_EXERCISE 1_: Pull out every line of the records that contains the word "learn", treating uppercase and lowercase letters as different.

_TEXT UNDER STUDY_:
Step 1: Loading data via "bulk insert" from .txt (delimited) file into Table 1 (no indexes etc.)
bulk insert Table_1
from '\\path\to_some_file.txt'
with ( tablock, FORMATFILE ='format_file_path.xml')
Via format file I map output Column data types to avoid further conversions (from Char to Int for example)
Step 2: OUTPUT the result (perhaps NOT all the columns from Table 1) into another Table 2, but only DISTINCT values from Table 1.
NB! Table_1 is about 20 Million records (per load).
what we have now (example simplified):
select distinct convert(int, col1), convert(int, col2), col3, ...
into Table_2
from Table_1
It takes about 3.5 mins to process. Could you advice some best practices that may help to reduce the processing time and put only UNIQUE records into Table_2?
Thanks in advance!
UPD 1: sorry for misunderstanding - I meant that select distinct Query takes 3.5 mins. "bulk insert" is rather optimized - it loads via 8 threads (8 separate .txt files) "bulk insert" into 1 table with (TABLOCK) and imports 20mln records in about 1min.

_DATASET EXCERPTS_:
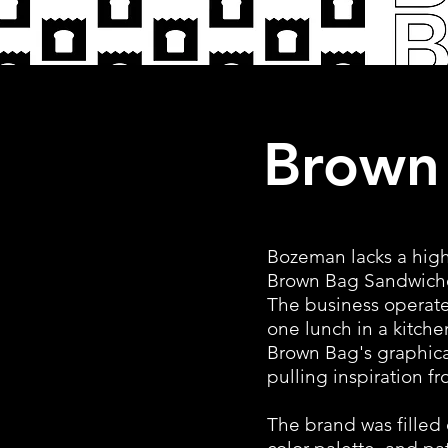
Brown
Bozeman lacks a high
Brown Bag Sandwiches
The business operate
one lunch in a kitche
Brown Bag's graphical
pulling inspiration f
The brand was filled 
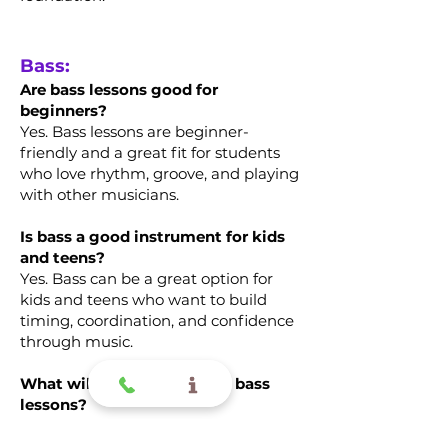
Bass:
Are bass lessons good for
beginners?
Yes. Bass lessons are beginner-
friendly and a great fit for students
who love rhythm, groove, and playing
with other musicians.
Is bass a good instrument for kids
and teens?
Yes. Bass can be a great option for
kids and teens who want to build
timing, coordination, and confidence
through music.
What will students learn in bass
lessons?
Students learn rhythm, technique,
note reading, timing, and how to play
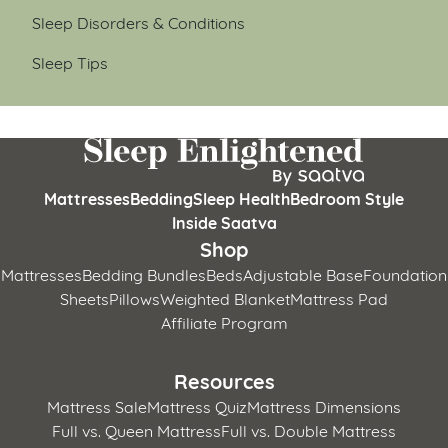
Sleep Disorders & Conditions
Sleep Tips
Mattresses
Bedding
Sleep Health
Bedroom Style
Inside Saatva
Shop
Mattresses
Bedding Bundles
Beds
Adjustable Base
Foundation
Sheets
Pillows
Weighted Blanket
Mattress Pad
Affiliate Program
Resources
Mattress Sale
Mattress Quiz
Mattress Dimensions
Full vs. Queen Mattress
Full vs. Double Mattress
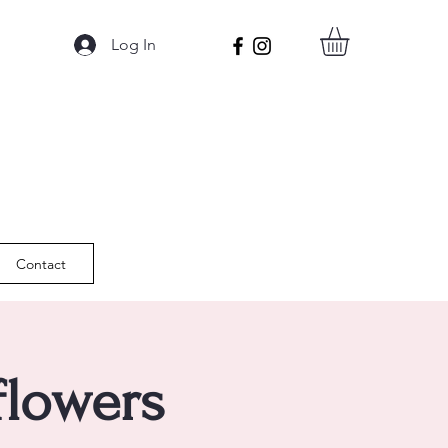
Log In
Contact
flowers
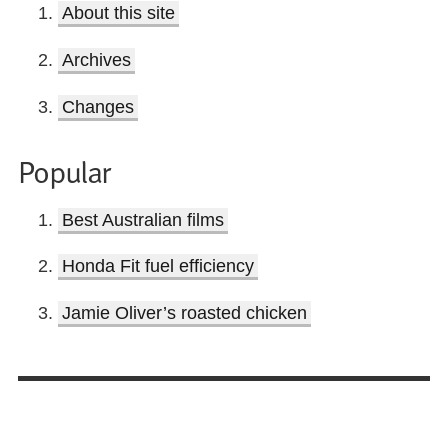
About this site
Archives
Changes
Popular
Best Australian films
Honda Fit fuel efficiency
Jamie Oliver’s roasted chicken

...

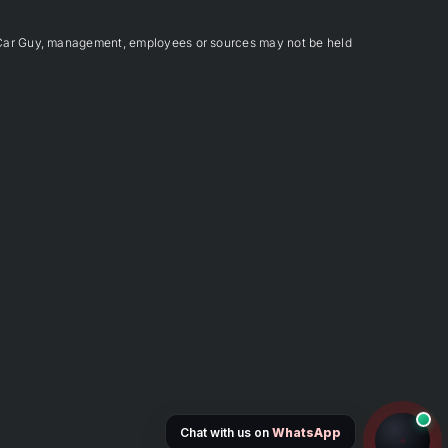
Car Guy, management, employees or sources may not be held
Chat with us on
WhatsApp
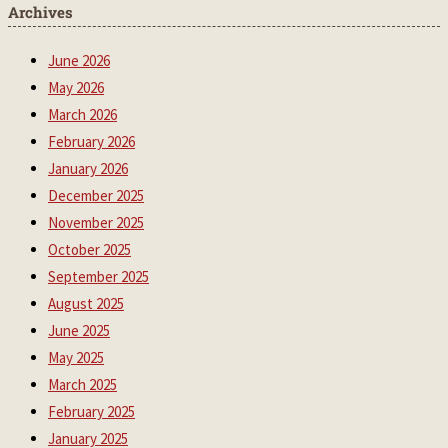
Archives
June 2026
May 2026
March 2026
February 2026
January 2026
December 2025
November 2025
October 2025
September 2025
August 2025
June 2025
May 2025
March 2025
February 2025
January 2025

_EXERCISE 2_: Supply the next part of the forum post about speeding up a SELECT DISTINCT on a bulk-loaded table, starting after its last sentence.

_EXERCISE ANSWER 1_:
What will students learn in bass
Students learn rhythm, technique,

_EXERCISE ANSWER 2_:
UPD 2: I tested different approaches (didn't test on SSIS - in our application this approach won't work): The best result is the approach when data "bulk inserted" into TABLE_2 format already (column types match, data types - also) so we eliminate data type Converts. And just "plain" distinct:
select distinct * into Table_2 from Table_1
Gives 70sec of processing. So I could consider It's a best result I could get for now. I also tried a couple of techniques (additional Order by, CTE win grouping etc) - they were worse then "plain" distinct.
Thanks all for participation!